Exercise description –
Turn the lines below into a JSON list of strings, one string per line with blank lines omitted, beginning with the very first line and continuing through the line that contains "scientific name: Potentilla erecta".
++++++
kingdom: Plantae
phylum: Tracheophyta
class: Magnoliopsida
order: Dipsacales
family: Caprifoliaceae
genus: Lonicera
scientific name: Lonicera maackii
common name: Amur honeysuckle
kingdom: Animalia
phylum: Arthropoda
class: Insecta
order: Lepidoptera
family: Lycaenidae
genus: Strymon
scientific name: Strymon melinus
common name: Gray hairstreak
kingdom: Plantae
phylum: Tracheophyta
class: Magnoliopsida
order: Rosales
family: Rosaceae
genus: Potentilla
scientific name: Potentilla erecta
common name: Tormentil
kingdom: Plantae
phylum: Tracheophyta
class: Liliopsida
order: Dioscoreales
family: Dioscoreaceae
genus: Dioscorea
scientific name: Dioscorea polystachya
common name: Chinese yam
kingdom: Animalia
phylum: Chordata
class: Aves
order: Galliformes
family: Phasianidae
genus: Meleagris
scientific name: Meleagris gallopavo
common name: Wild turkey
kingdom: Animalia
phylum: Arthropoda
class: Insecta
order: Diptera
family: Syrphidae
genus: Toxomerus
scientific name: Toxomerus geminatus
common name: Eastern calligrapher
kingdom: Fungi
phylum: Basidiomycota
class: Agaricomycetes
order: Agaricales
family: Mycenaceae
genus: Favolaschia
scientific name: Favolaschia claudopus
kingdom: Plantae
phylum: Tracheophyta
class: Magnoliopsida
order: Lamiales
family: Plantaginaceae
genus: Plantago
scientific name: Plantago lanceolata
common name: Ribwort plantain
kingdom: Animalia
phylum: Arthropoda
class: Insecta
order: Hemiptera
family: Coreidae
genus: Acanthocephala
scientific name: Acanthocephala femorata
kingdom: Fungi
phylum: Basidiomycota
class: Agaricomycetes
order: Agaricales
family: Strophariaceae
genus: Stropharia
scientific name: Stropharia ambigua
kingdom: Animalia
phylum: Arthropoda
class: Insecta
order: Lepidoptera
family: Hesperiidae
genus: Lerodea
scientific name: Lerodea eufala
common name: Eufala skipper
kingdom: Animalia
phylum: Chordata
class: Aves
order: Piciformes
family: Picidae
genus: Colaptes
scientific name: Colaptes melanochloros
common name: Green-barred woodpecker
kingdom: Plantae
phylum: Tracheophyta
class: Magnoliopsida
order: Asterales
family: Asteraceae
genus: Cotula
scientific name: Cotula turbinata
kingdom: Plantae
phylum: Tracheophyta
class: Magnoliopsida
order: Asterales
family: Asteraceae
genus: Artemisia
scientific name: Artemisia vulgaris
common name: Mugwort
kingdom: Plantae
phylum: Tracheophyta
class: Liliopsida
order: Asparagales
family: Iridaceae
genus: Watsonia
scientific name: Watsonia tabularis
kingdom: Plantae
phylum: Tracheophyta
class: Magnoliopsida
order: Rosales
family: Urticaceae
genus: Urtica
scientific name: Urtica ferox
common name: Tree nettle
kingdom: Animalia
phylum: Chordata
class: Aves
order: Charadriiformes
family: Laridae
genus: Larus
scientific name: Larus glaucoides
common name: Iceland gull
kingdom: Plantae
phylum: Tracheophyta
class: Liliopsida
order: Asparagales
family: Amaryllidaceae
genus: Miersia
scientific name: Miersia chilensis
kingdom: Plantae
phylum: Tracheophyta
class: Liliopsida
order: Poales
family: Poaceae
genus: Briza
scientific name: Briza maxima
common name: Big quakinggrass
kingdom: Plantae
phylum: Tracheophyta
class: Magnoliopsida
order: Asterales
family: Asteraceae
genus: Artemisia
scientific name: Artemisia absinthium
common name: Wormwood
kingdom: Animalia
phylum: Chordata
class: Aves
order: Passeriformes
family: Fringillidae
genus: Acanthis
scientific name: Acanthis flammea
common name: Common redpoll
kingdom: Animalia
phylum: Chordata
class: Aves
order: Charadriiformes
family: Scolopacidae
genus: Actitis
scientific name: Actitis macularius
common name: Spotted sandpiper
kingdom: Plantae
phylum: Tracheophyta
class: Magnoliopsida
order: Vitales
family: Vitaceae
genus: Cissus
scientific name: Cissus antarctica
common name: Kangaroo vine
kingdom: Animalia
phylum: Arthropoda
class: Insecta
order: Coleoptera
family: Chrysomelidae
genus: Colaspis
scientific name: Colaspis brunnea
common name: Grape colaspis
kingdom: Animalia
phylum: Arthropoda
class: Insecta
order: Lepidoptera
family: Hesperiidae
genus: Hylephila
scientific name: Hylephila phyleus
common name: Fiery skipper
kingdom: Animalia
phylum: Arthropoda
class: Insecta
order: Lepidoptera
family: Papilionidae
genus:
++++++
Output of the task –
[
  "kingdom: Plantae",
  "phylum: Tracheophyta",
  "class: Magnoliopsida",
  "order: Dipsacales",
  "family: Caprifoliaceae",
  "genus: Lonicera",
  "scientific name: Lonicera maackii",
  "common name: Amur honeysuckle",
  "kingdom: Animalia",
  "phylum: Arthropoda",
  "class: Insecta",
  "order: Lepidoptera",
  "family: Lycaenidae",
  "genus: Strymon",
  "scientific name: Strymon melinus",
  "common name: Gray hairstreak",
  "kingdom: Plantae",
  "phylum: Tracheophyta",
  "class: Magnoliopsida",
  "order: Rosales",
  "family: Rosaceae",
  "genus: Potentilla",
  "scientific name: Potentilla erecta"
]